+++ Texto de lectura
EL TIMO DEL
AMBIENTALISMO
Es un cuadro más o menos repetido
por estos días en toda la vastedad de nuestra pampa agrícola: cuadrillas de
activistas “verdes” que, salidos del más opresivo e irrespirable laberinto de
las urbes, se hincan al frente de las ajenas tranqueras para impedir el ingreso
de las fumigadoras a los campos.
Lo hacen, valga aclararlo,
cuando la superficie a fumigar se encuentra a una distancia menor al ejido
urbano que aquella permitida en las ordenanzas locales, aduciendo que incluso
aquellos químicos que cuentan con la certificación de inocuidad para la salud
humana –despachada por la Secretaría de Agricultura y Medio Ambiente– serían
altamente nocivos para el hombre y contaminantes del suelo.
++++++
+++ Listado de datos
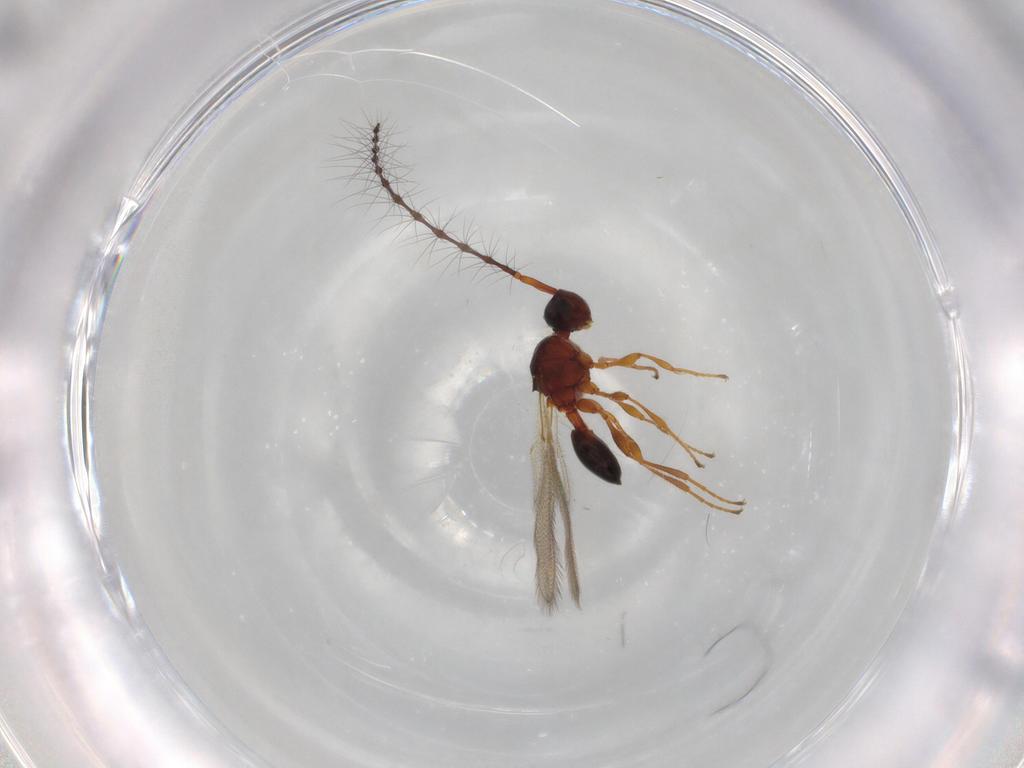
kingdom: Animalia
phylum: Arthropoda
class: Insecta
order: Hymenoptera
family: Diapriidae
++++++
Lista de tareas:
(1) Indique si cada una de las siguientes afirmaciones concuerda con el texto de lectura, respondiendo sí o no y citando las palabras decisivas del texto. (a) Los activistas se arrodillan frente a las tranqueras para impedir que entren las fumigadoras a los campos. (b) Los activistas actúan cuando la superficie a fumigar está más lejos del ejido urbano de lo que permiten las ordenanzas locales. (c) La certificación de inocuidad de los químicos la otorga la Secretaría de Agricultura y Medio Ambiente.
(2) Resuma el texto de lectura en dos oraciones.
(3) Según el texto de lectura, ¿qué buscan impedir los activistas al hincarse frente a las tranqueras?
Las filas no guardan relación alguna con el texto de lectura.

Soluciones por tarea:
(1)
(a) Sí: «se hincan al frente de las ajenas tranqueras para impedir el ingreso de las fumigadoras a los campos».
(b) No: «cuando la superficie a fumigar se encuentra a una distancia menor al ejido urbano que aquella permitida en las ordenanzas locales».
(c) Sí: «despachada por la Secretaría de Agricultura y Medio Ambiente».

(2) En la pampa agrícola se repite la escena de activistas «verdes» venidos de las ciudades que se arrodillan frente a tranqueras ajenas para impedir el ingreso de las fumigadoras a los campos. Lo hacen cuando la superficie a fumigar está más cerca del ejido urbano de lo que permiten las ordenanzas locales, y sostienen que incluso los químicos certificados como inocuos para la salud humana serían muy nocivos para el hombre y contaminantes del suelo.

(3) El ingreso de las fumigadoras a los campos.